Él era un clérigo cerbatana, largo sólo en el talle, una cabeza pequeña, pelo bermejo (no hay más que decir para quien sabe el refrán), los ojos avecindados en el cogote, que parecía que miraba por cuévanos, tan hundidos y oscuros, que era buen sitio suyo para tiendas de mercaderes; la nariz, entre Roma y Francia, porque de le había comido unas búas de resfriado, que aun no fueron de vicio porque cuestan dinero; las barbas descoloridas de miedo de la boca vecina que, de pura hambre, parecía que amenazaba a comérselas; los dientes, le faltaban no sé cuantos, y pienso que por holgazanes y vagamundos se los habían desterrado; el gaznate largo como de avestruz, con una nuez tan salida, que parecía se iba a buscar de comer forzada de la necesidad; los brazos secos, las manos como un manojo de sarmientos cada una.
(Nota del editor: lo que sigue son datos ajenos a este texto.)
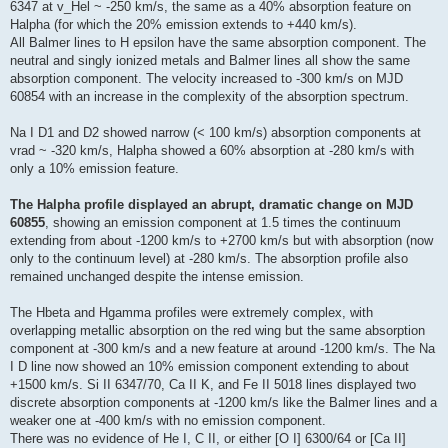
6347 at v_Hel ~ -250 km/s, the same as a 40% absorption feature on
Halpha (for which the 20% emission extends to +440 km/s).
All Balmer lines to H epsilon have the same absorption component. The
neutral and singly ionized metals and Balmer lines all show the same
absorption component. The velocity increased to -300 km/s on MJD
60854 with an increase in the complexity of the absorption spectrum.
Na I D1 and D2 showed narrow (< 100 km/s) absorption components at
vrad ~ -320 km/s, Halpha showed a 60% absorption at -280 km/s with
only a 10% emission feature.
The Halpha profile displayed an abrupt, dramatic change on MJD
60855
, showing an emission component at 1.5 times the continuum
extending from about -1200 km/s to +2700 km/s but with absorption (now
only to the continuum level) at -280 km/s. The absorption profile also
remained unchanged despite the intense emission.
The Hbeta and Hgamma profiles were extremely complex, with
overlapping metallic absorption on the red wing but the same absorption
component at -300 km/s and a new feature at around -1200 km/s. The Na
I D line now showed an 10% emission component extending to about
+1500 km/s. Si II 6347/70, Ca II K, and Fe II 5018 lines displayed two
discrete absorption components at -1200 km/s like the Balmer lines and a
weaker one at -400 km/s with no emission component.
There was no evidence of He I, C II, or either [O I] 6300/64 or [Ca II]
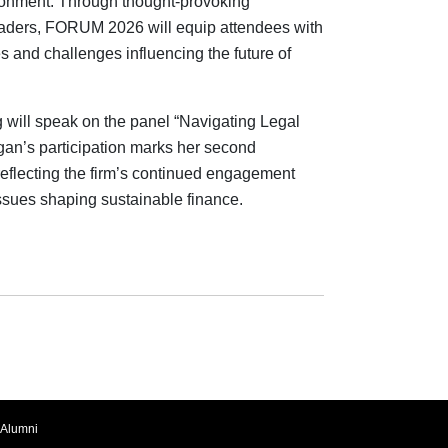
ironment. Through thought-provoking
leaders, FORUM 2026 will equip attendees with
es and challenges influencing the future of
 will speak on the panel “Navigating Legal
an’s participation marks her second
reflecting the firm’s continued engagement
issues shaping sustainable finance.
Alumni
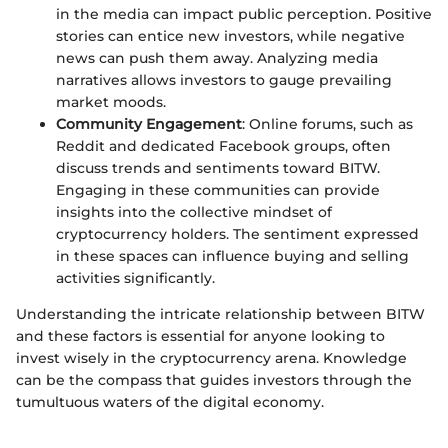
in the media can impact public perception. Positive
stories can entice new investors, while negative
news can push them away. Analyzing media
narratives allows investors to gauge prevailing
market moods.
Community Engagement
: Online forums, such as
Reddit and dedicated Facebook groups, often
discuss trends and sentiments toward BITW.
Engaging in these communities can provide
insights into the collective mindset of
cryptocurrency holders. The sentiment expressed
in these spaces can influence buying and selling
activities significantly.
Understanding the intricate relationship between BITW
and these factors is essential for anyone looking to
invest wisely in the cryptocurrency arena. Knowledge
can be the compass that guides investors through the
tumultuous waters of the digital economy.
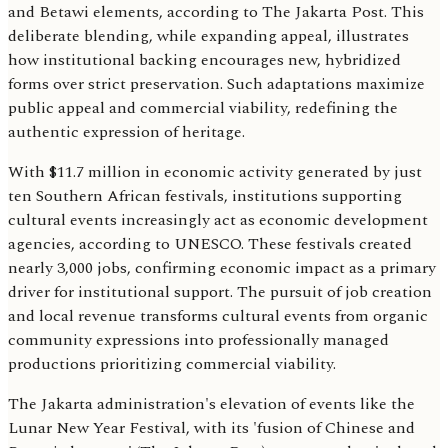
and Betawi elements, according to The Jakarta Post. This
deliberate blending, while expanding appeal, illustrates
how institutional backing encourages new, hybridized
forms over strict preservation. Such adaptations maximize
public appeal and commercial viability, redefining the
authentic expression of heritage.
With $11.7 million in economic activity generated by just
ten Southern African festivals, institutions supporting
cultural events increasingly act as economic development
agencies, according to UNESCO. These festivals created
nearly 3,000 jobs, confirming economic impact as a primary
driver for institutional support. The pursuit of job creation
and local revenue transforms cultural events from organic
community expressions into professionally managed
productions prioritizing commercial viability.
The Jakarta administration's elevation of events like the
Lunar New Year Festival, with its 'fusion of Chinese and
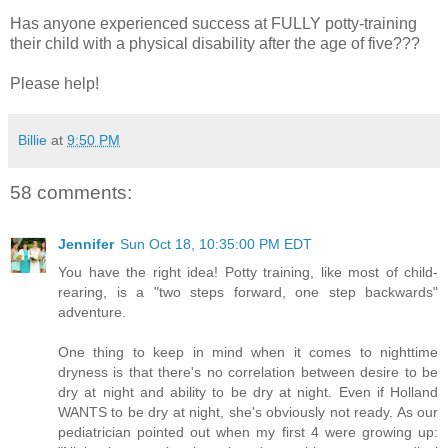
Has anyone experienced success at FULLY potty-training
their child with a physical disability after the age of five???
Please help!
Billie
at
9:50 PM
58 comments:
Jennifer
Sun Oct 18, 10:35:00 PM EDT
You have the right idea! Potty training, like most of child-
rearing, is a "two steps forward, one step backwards"
adventure.
One thing to keep in mind when it comes to nighttime
dryness is that there's no correlation between desire to be
dry at night and ability to be dry at night. Even if Holland
WANTS to be dry at night, she's obviously not ready. As our
pediatrician pointed out when my first 4 were growing up:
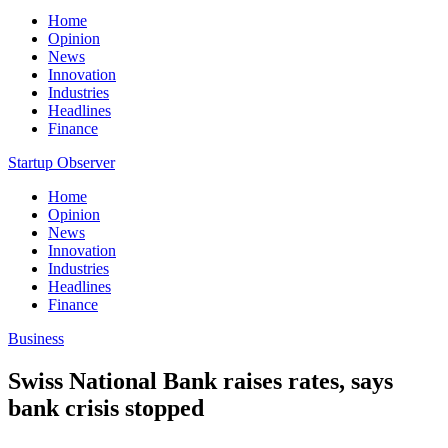
Home
Opinion
News
Innovation
Industries
Headlines
Finance
Startup Observer
Home
Opinion
News
Innovation
Industries
Headlines
Finance
Business
Swiss National Bank raises rates, says
bank crisis stopped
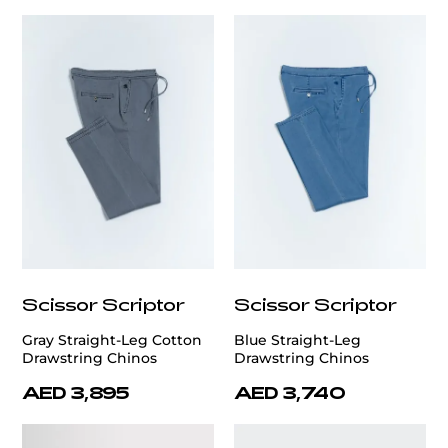
Scissor Scriptor
Scissor Scriptor
Gray Straight-Leg Cotton
Blue Straight-Leg
Drawstring Chinos
Drawstring Chinos
AED 3,895
AED 3,740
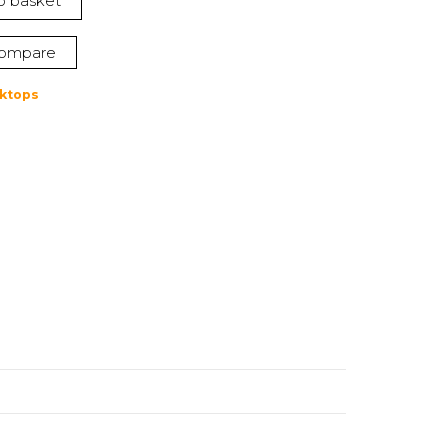
o basket
4.
ompare
ktops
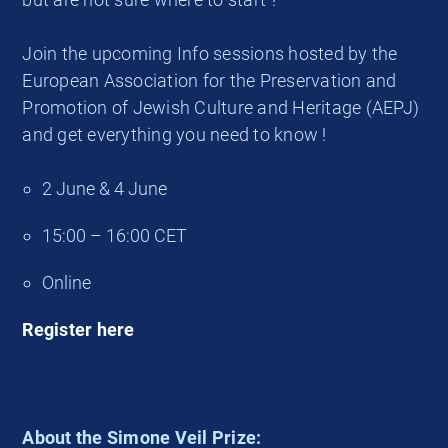
Join the upcoming Info sessions hosted by the
European Association for the Preservation and
Promotion of Jewish Culture and Heritage (AEPJ)
and get everything you need to know !
2 June & 4 June
15:00 – 16:00 CET
Online
Register here
About the Simone Veil Prize:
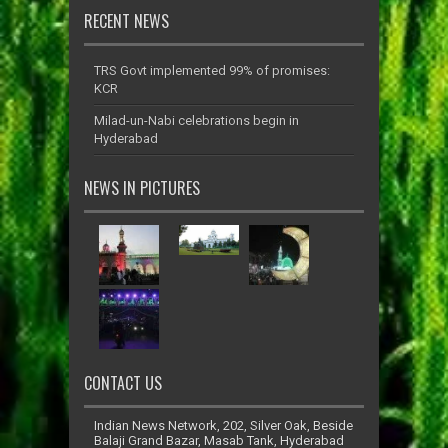
RECENT NEWS
TRS Govt implemented 99% of promises:
KCR
Milad-un-Nabi celebrations begin in
Hyderabad
NEWS IN PICTURES
CONTACT US
Indian News Network, 202, Silver Oak, Beside
Balaji Grand Bazar, Masab Tank, Hyderabad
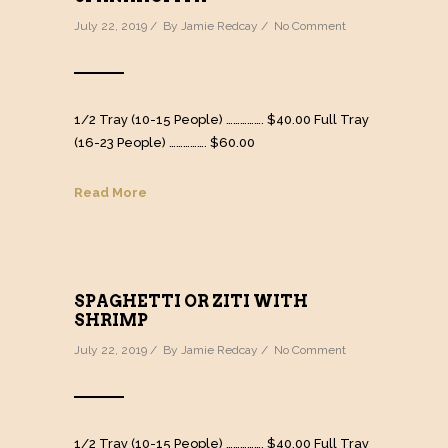
July 22, 2019 / By
Jamie Redcay
/
No Comment
1/2 Tray (10-15 People) ……………. $40.00 Full Tray
(16-23 People) ……………. $60.00
Read More
SPAGHETTI OR ZITI WITH
SHRIMP
July 22, 2019 / By
Jamie Redcay
/
No Comment
1/2 Tray (10-15 People) ……………. $40.00 Full Tray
Mirado de medio abajo, parecía tenedor o compás, con dos piernas largas y flacas.
Francisco de Quevedo: Vida del buscón llamado don Pablos.
Quevedo |
Ante todo, el autor busca con esta obra lograr un intenso efecto de comicidad. No pretende Quevedo destacar ciertas acciones éticamente condenables sino, ante todo, reír y hacer reír con ellas. Por otro lado, también pretende demostrar la imposibilidad del ascenso social. Pablos quiere ser otra cosa, quiere borrar sus orígenes y apartarse de sus parientes. En carta a su tío, el verdugo, le advierte: “No pregunte por mí, ni me nombre, porque me importa negar la sangre que tenemos”.
Todos sus intentos fracasan. Cuando el protagonista u otro trata de hacerse pasar por caballero o por rico, aparece inmediatamente el castigo.